## ACTIVITY:
Reproduce everything from the start of the records down to the line containing "Local context", substituting "Portugal" for every occurrence of "Spanien" and leaving all other text unchanged. Omit the pictures from the answer.

## RECORDS SHOWN:
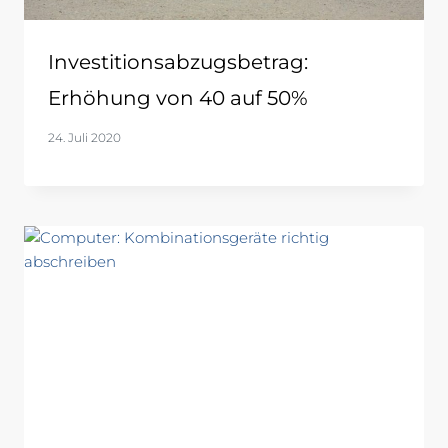
Investitionsabzugsbetrag:
Erhöhung von 40 auf 50%
24. Juli 2020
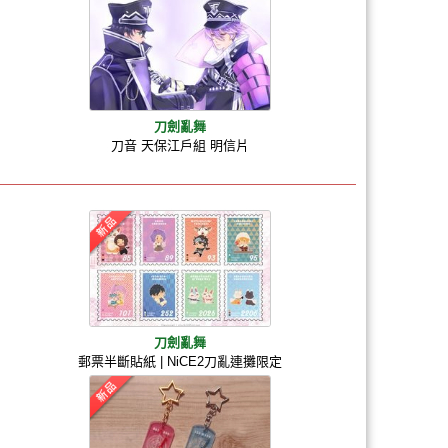
刀劍亂舞
刀音 天保江戶組 明信片
刀劍亂舞
郵票半斷貼紙 | NiCE2刀亂連攤限定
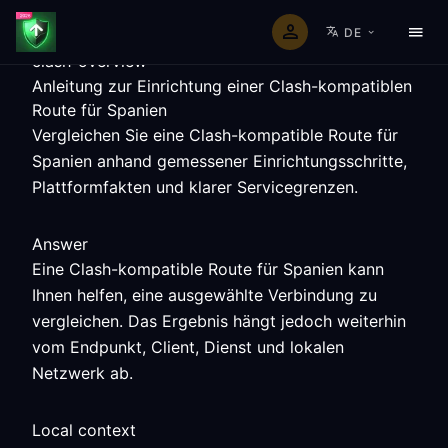
DE
clash-overview
Anleitung zur Einrichtung einer Clash-kompatiblen
Route für Spanien
Vergleichen Sie eine Clash-kompatible Route für
Spanien anhand gemessener Einrichtungsschritte,
Plattformfakten und klarer Servicegrenzen.
Answer
Eine Clash-kompatible Route für Spanien kann
Ihnen helfen, eine ausgewählte Verbindung zu
vergleichen. Das Ergebnis hängt jedoch weiterhin
vom Endpunkt, Client, Dienst und lokalen
Netzwerk ab.
Local context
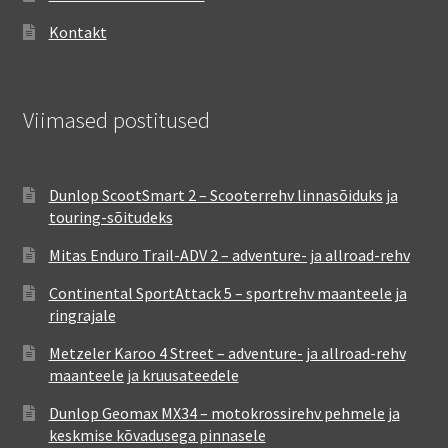
Kontakt
Viimased postitused
Dunlop ScootSmart 2 – Scooterrehv linnasõiduks ja
touring-sõitudeks
Mitas Enduro Trail-ADV 2 – adventure- ja allroad-rehv
Continental SportAttack 5 – sportrehv maanteele ja
ringrajale
Metzeler Karoo 4 Street – adventure- ja allroad-rehv
maanteele ja kruusateedele
Dunlop Geomax MX34 – motokrossirehv pehmele ja
keskmise kõvadusega pinnasele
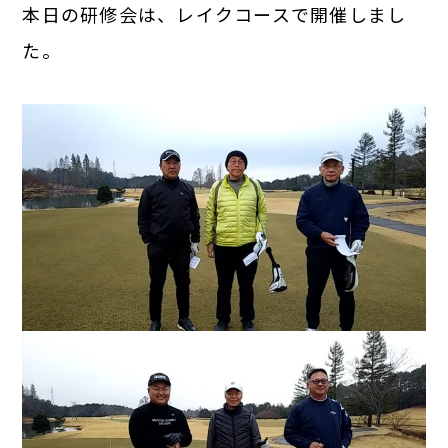
本日の研修会は、レイクコースで開催しまし
た。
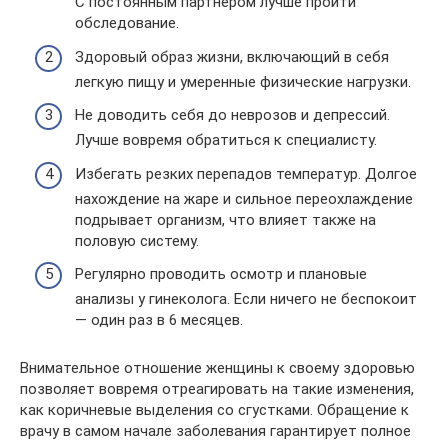
С постоянным партнером лучше пройти
обследование.
Здоровый образ жизни, включающий в себя
легкую пищу и умеренные физические нагрузки.
Не доводить себя до неврозов и депрессий.
Лучше вовремя обратиться к специалисту.
Избегать резких перепадов температур. Долгое
нахождение на жаре и сильное переохлаждение
подрывает организм, что влияет также на
половую систему.
Регулярно проводить осмотр и плановые
анализы у гинеколога. Если ничего не беспокоит
— один раз в 6 месяцев.
Внимательное отношение женщины к своему здоровью
позволяет вовремя отреагировать на такие изменения,
как коричневые выделения со сгустками. Обращение к
врачу в самом начале заболевания гарантирует полное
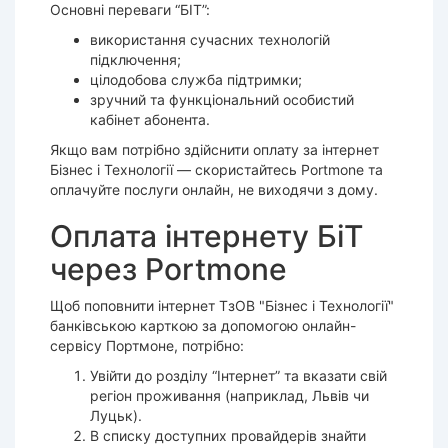
Основні переваги “БІТ”:
використання сучасних технологій
підключення;
цілодобова служба підтримки;
зручний та функціональний особистий
кабінет абонента.
Якщо вам потрібно здійснити оплату за інтернет
Бізнес і Технології — скористайтесь Portmone та
оплачуйте послуги онлайн, не виходячи з дому.
Оплата інтернету БіТ
через Portmone
Щоб поповнити інтернет ТзОВ "Бізнес і Технології"
банківською карткою за допомогою онлайн-
сервісу Портмоне, потрібно:
Увійти до розділу “Інтернет” та вказати свій
регіон проживання (наприклад, Львів чи
Луцьк).
В списку доступних провайдерів знайти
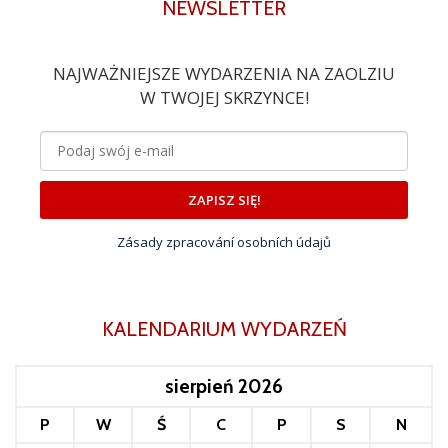
NEWSLETTER
NAJWAŻNIEJSZE WYDARZENIA NA ZAOLZIU
W TWOJEJ SKRZYNCE!
ZAPISZ SIĘ!
Zásady zpracování osobních údajů
KALENDARIUM WYDARZEŃ
sierpień 2026
P
W
Ś
C
P
S
N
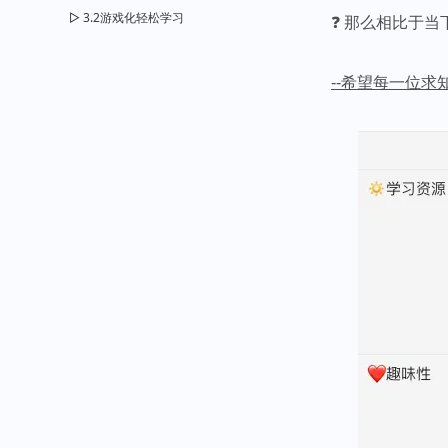
3.2游戏化轻松学习
❓ 那么相比于
--希望每一位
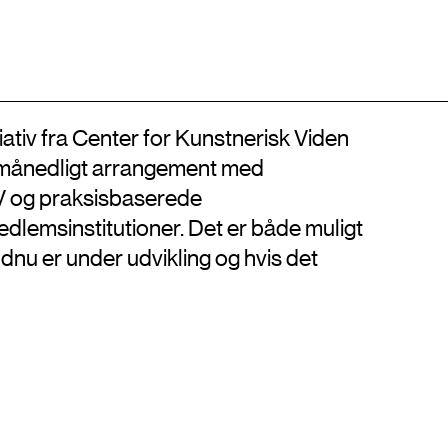
Adresse
Kontakt
EN
Billedkunstskolerne
Det Kongelige Danske Kunstakademi
+45 33744675
Kongens Nytorv 1, 1050 København K
info@artisticresearch.dk
tiativ fra Center for Kunstnerisk Viden
t månedligt arrangement med
V og praksisbaserede
dlemsinstitutioner. Det er både muligt
ndnu er under udvikling og hvis det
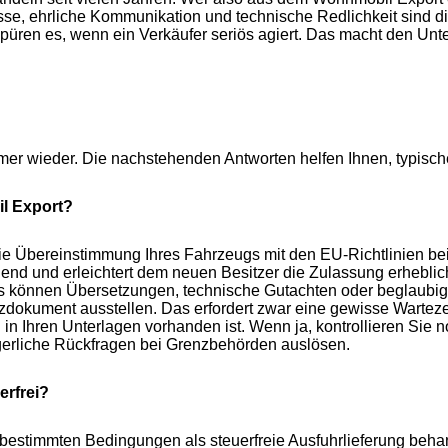
se, ehrliche Kommunikation und technische Redlichkeit sind die
spüren es, wenn ein Verkäufer seriös agiert. Das macht den Un
mer wieder. Die nachstehenden Antworten helfen Ihnen, typisch
l Export?
die Übereinstimmung Ihres Fahrzeugs mit den EU-Richtlinien bei
hend und erleichtert dem neuen Besitzer die Zulassung erhebli
 können Übersetzungen, technische Gutachten oder beglaubigte
atzdokument ausstellen. Das erfordert zwar eine gewisse Warteze
 in Ihren Unterlagen vorhanden ist. Wenn ja, kontrollieren Sie 
erliche Rückfragen bei Grenzbehörden auslösen.
erfrei?
estimmten Bedingungen als steuerfreie Ausfuhrlieferung behand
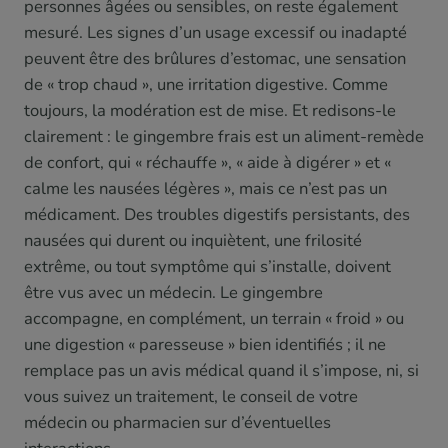
personnes âgées ou sensibles, on reste également
mesuré. Les signes d’un usage excessif ou inadapté
peuvent être des brûlures d’estomac, une sensation
de « trop chaud », une irritation digestive. Comme
toujours, la modération est de mise. Et redisons-le
clairement : le gingembre frais est un aliment-remède
de confort, qui « réchauffe », « aide à digérer » et «
calme les nausées légères », mais ce n’est pas un
médicament. Des troubles digestifs persistants, des
nausées qui durent ou inquiètent, une frilosité
extrême, ou tout symptôme qui s’installe, doivent
être vus avec un médecin. Le gingembre
accompagne, en complément, un terrain « froid » ou
une digestion « paresseuse » bien identifiés ; il ne
remplace pas un avis médical quand il s’impose, ni, si
vous suivez un traitement, le conseil de votre
médecin ou pharmacien sur d’éventuelles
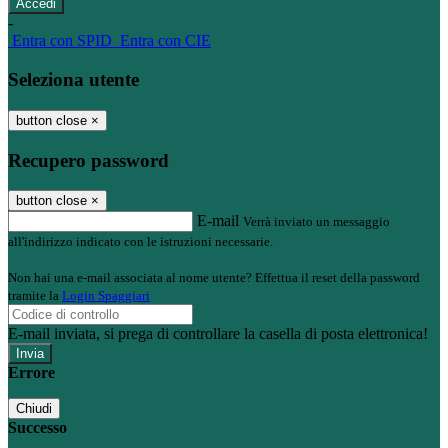
-
Entra con SPID
Entra con CIE
Seleziona utente
button close
×
Recupero password
button close
×
E-mail
Verrà inviato un messaggio
all'indirizzo indicato con le istruzioni necessarie.
Non hai una e-mail associata al nome utente? Effettua il reset della password
tramite la
Login Spaggiari
E-mail inviata, si prega di controllare la casella di posta elettronica!
Errore
Chiudi
Successo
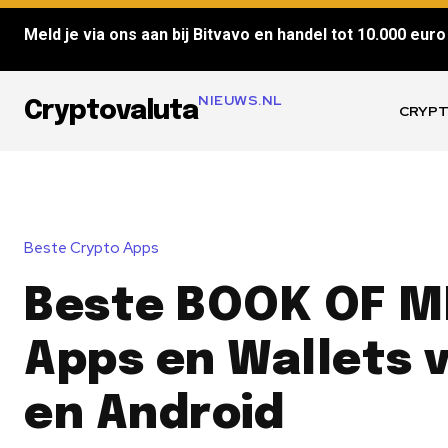
Meld je via ons aan bij Bitvavo en handel tot 10.000 euro 
NIEUWS.NL
Cryptovaluta
CRYPT
Beste Crypto Apps
Beste BOOK OF 
Apps en Wallets v
en Android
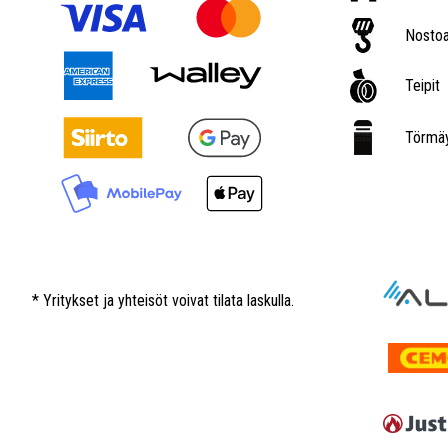
Nostoa
Teipit
Törmäy
* Yritykset ja yhteisöt voivat tilata laskulla.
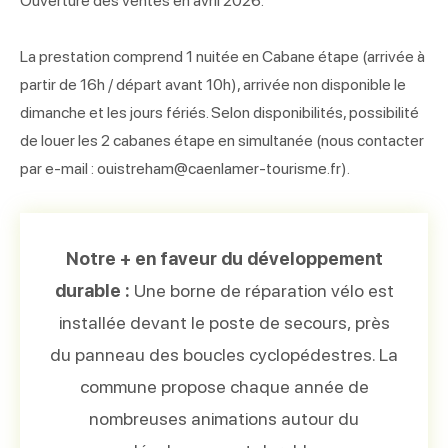
Ouverture des ventes en avril 2026.
La prestation comprend 1 nuitée en Cabane étape (arrivée à
partir de 16h / départ avant 10h), arrivée non disponible le
dimanche et les jours fériés. Selon disponibilités, possibilité
de louer les 2 cabanes étape en simultanée (nous contacter
par e-mail : ouistreham@caenlamer-tourisme.fr).
Notre + en faveur du développement
durable :
Une borne de réparation vélo est
installée devant le poste de secours, près
du panneau des boucles cyclopédestres. La
commune propose chaque année de
nombreuses animations autour du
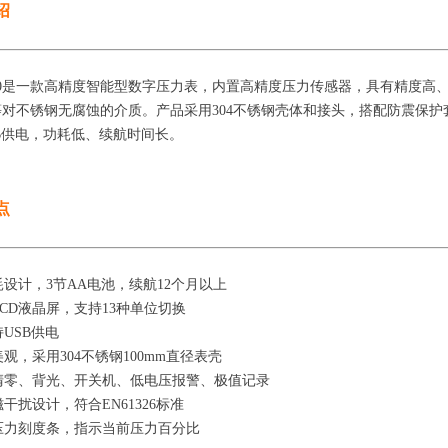
绍
200是一款高精度智能型数字压力表，内置高精度压力传感器，具有精度
等对不锈钢无腐蚀的介质。产品采用304不锈钢壳体和接头，搭配防震保
B供电，功耗低、续航时间长。
点
耗设计，3节AA电池，续航12个月以上
LCD液晶屏，支持13种单位切换
持USB供电
美观，采用304不锈钢100mm直径表壳
清零、背光、开关机、低电压报警、极值记录
磁干扰设计，符合EN61326标准
压力刻度条，指示当前压力百分比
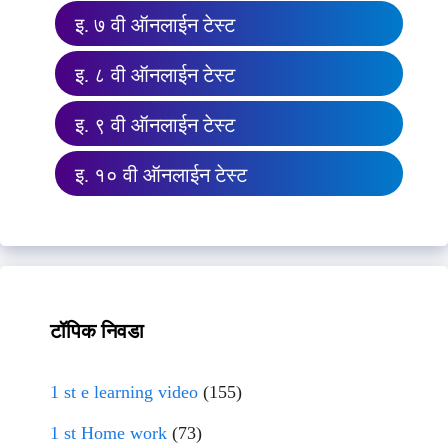
इ. ७ वी ऑनलाईन टेस्ट
इ. ८ वी ऑनलाईन टेस्ट
इ. ९ वी ऑनलाईन टेस्ट
इ. १० वी ऑनलाईन टेस्ट
टॉपिक निवडा
1 st e learning video
(155)
1 st Home work
(73)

## OUTPUT OF THE TASK:
Investitionsabzugsbetrag:
Erhöhung von 40 auf 50%
24. Juli 2020
刀劍亂舞
刀音 天保江戶組 明信片
刀劍亂舞
郵票半斷貼紙 | NiCE2刀亂連攤限定
DE
clash-overview
Anleitung zur Einrichtung einer Clash-kompatiblen
Route für Portugal
Vergleichen Sie eine Clash-kompatible Route für
Portugal anhand gemessener Einrichtungsschritte,
Plattformfakten und klarer Servicegrenzen.
Answer
Eine Clash-kompatible Route für Portugal kann
Ihnen helfen, eine ausgewählte Verbindung zu
vergleichen. Das Ergebnis hängt jedoch weiterhin
vom Endpunkt, Client, Dienst und lokalen
Netzwerk ab.
Local context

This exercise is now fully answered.